A friend (I forget just who; possible the Gnome) recommended Wicked Plants shortly after it came out a few years ago and I was intrigued at the time but never got around to it. I then forgot about it. While scrolling through my folder of eBooks, I came across it once again and figured what the hell. The description from Amy Stewart’s official website makes it sound fascinating, filled with horror stories of plants gone wild (so to speak), leaving death and mayhem in their wake:
A tree that sheds poison daggers; a glistening red seed that stops the heart; a shrub that causes paralysis; a vine that strangles; and a leaf that triggered a war. Stewart takes on over two hundred of Mother Nature's most appalling creations in an A to Z of plants that kill, maim, intoxicate, and otherwise offend. Menacing botanical illustrations and splendidly ghastly drawings create a fascinating portrait of the evildoers that may be lurking in your own backyard. Drawing on history, medicine, science, and legend, this compendium of bloodcurdling botany will entertain, alarm, and enlighten even the most intrepid gardeners and nature lovers.

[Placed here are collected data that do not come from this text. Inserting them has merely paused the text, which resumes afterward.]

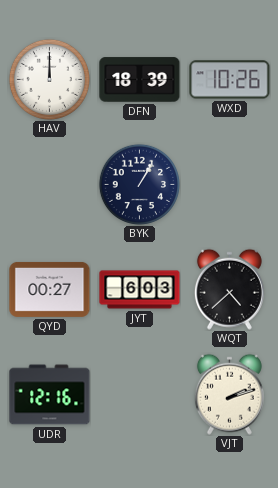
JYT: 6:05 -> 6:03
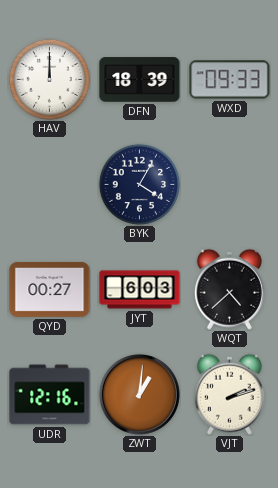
WXD: 10:26 -> 09:33
BYK: 1:05 -> 4:05
ZWT: none -> 1:01
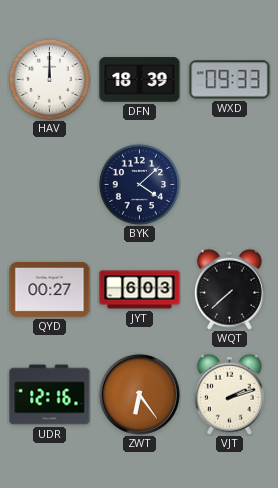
BYK: 4:05 -> 4:08
WQT: 4:38 -> 7:38
ZWT: 1:01 -> 6:24
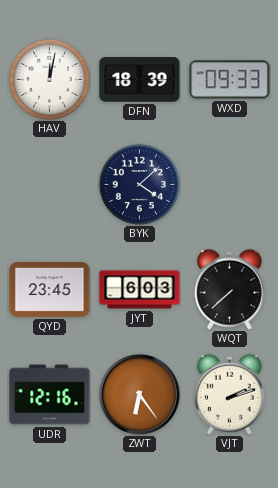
HAV: 12:00 -> 12:02
QYD: 00:27 -> 23:45
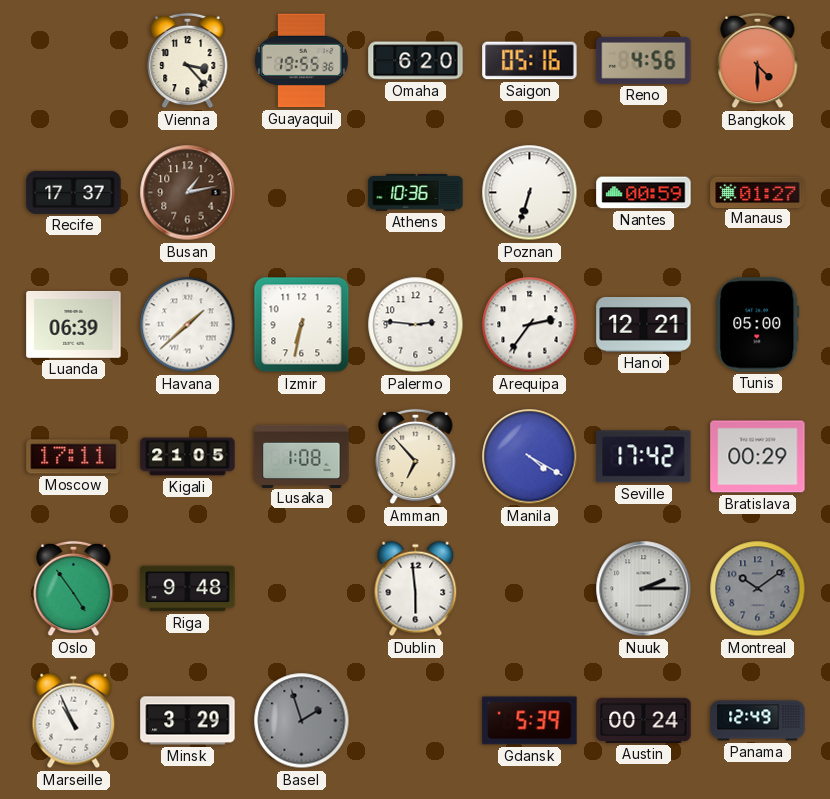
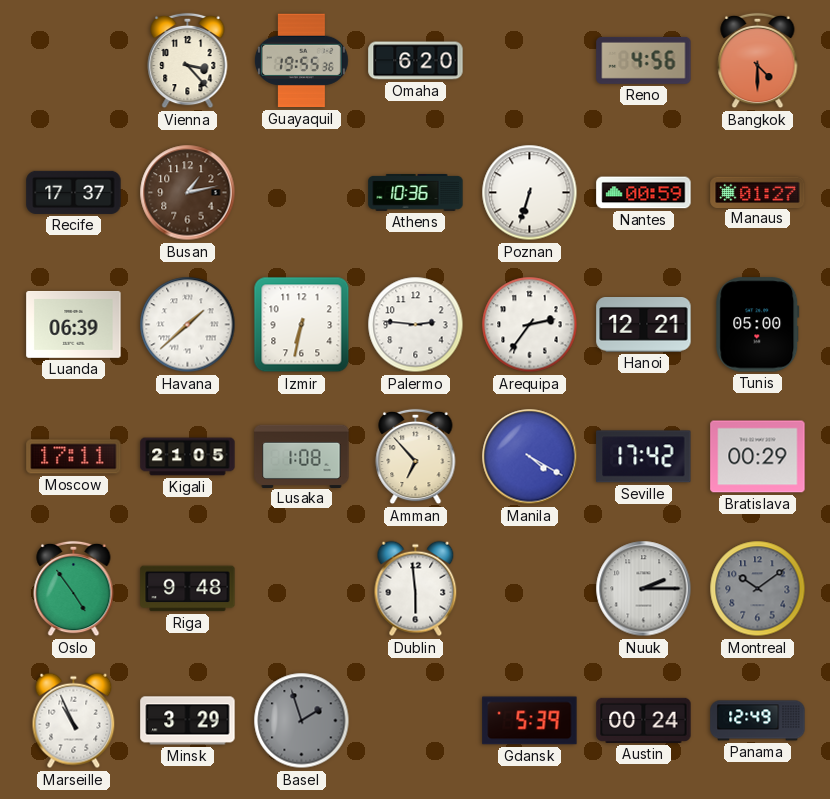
Saigon: 05:16 -> none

As I began reading, I became somewhat disappointed in the lack of plant-based horror stories – I was looking for something gruesome and terrifying but what I seemed to have gotten was a book about … plants. Now, I love nature as much as the next person but I wanted something lighthearted and gory, not a botany text. Fortunately, before I knew it, I was halfway through Wicked Plants and was completely hooked. As one reviewer on Amazon.ca wrote:
Unlike 19th-century botanical or herbal treatises, however, this book is not intended as reference. Think of it more as a stroll through a poison garden: you'll encounter many curiosities, learn a few thrilling and appalling things, and may even have your appetite whetted for more information on a few of the specimens. (Vergil Ulam)
While it lacked the gruesome stories I originally thought I wanted, its filled with tidbits about many unsuspecting plants that could kill you as easily as look at you (if plants had eyes that is). By the time I finished, I was afraid to leave my house in case I brushed up against some sort of greenery on my way to the office, I wanted to ditch all my house plants if I wasn’t afraid I’d be poisoned before I made it to the garbage chute, and I’m afraid to eat nuts (cashews can kill!) or chili (red kidney beans too!) ever again.
Looking for something a little unusual that you can power through in a day or two? Lighthearted and funny yet still informative? From cannabis to cacti and everything in between, get yourself a copy of Amy Stewart’s Wicked Plants today.